Добавить в цитаты Настройки чтения

Страница 2 из 3



Он поднимает руку, и раздается вой клаксона. Мы зажимаем уши руками и в нескольких мирах пятимся на тротуар, освобождая дорогу. Эрл врубает первую передачу, и грузовик с ревом уносится прочь. Однако в большинстве миров мы не двигаемся с места.

Абсолютно не важно, как звали президента страны или кто выиграл чемпионат по бейсболу. В сущности, для каждого из нас это был тот же самый мир, и потому мы существовали все вместе, накладываясь друг на друга, словно стопка игральных карт внутри колоды.

Любое решение, в результате которого возникал очередной мир, чуть-чуть отличавшийся от остальных, создавало еще одного из нас, очередное из почти бесконечного числа моих воплощений, добавлявшее крупицу к нашему интеллекту и к нашим знаниям.

Мы не боги.

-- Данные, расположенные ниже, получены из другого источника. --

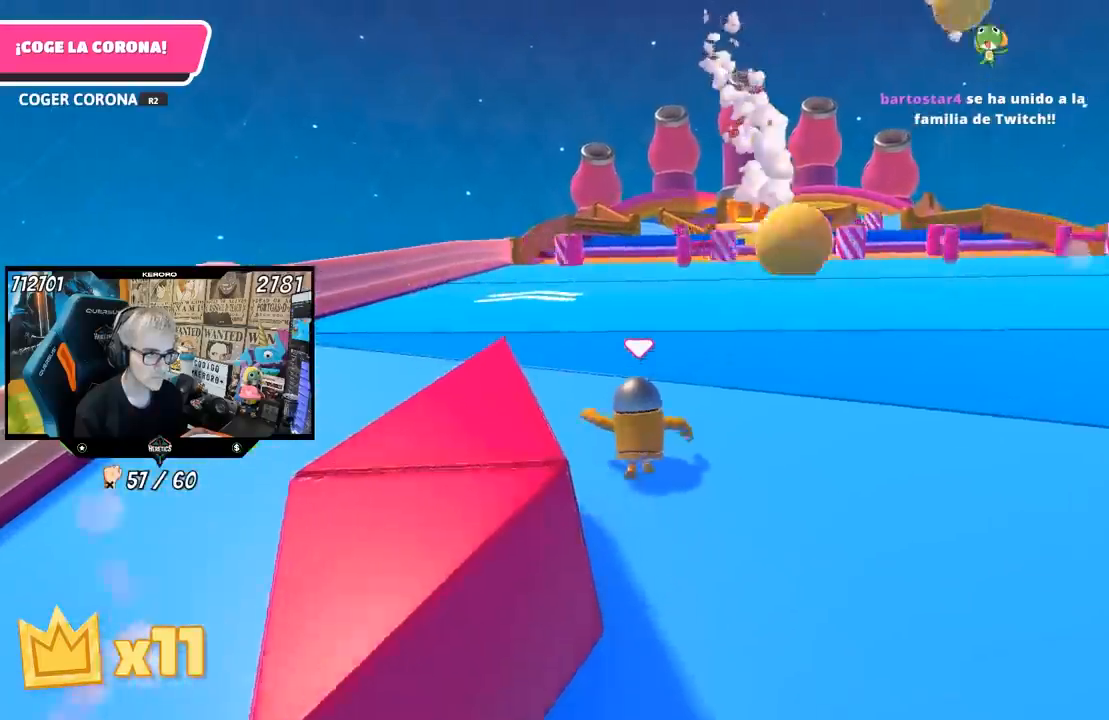
{"buttons": [], "left_stick": "up", "right_stick": "center", "events": []}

Один из нас как-то возомнил себя всемогущим, и вскоре его уже не было с нами. Он не мог выдать нашу тайну. Мы этого не боялись. Кто ему поверит? Кроме того, теперь он остался в одиночестве — тех, кто поддался этой иллюзии, оказалось совсем немного — и не мог причинить вреда остальным.

Нас разделяло множество миров.

Наконец клаксон смолкает. Уши заложило, но мы видим, как Эрл что-то кричит. Слов не разобрать, а по губам можно прочесть: «Твою мать» и «Сукин сын». Отлично. Необходимо разозлить Эрла. Чтобы вывести его из себя, мы делаем неприличный жест рукой.

Он шарит рукой под сиденьем. Похлопывает по ладони гаечным ключом. Дверца кабины распахивается, и Эрл соскакивает на землю. Мы ждем, не двигаясь с места.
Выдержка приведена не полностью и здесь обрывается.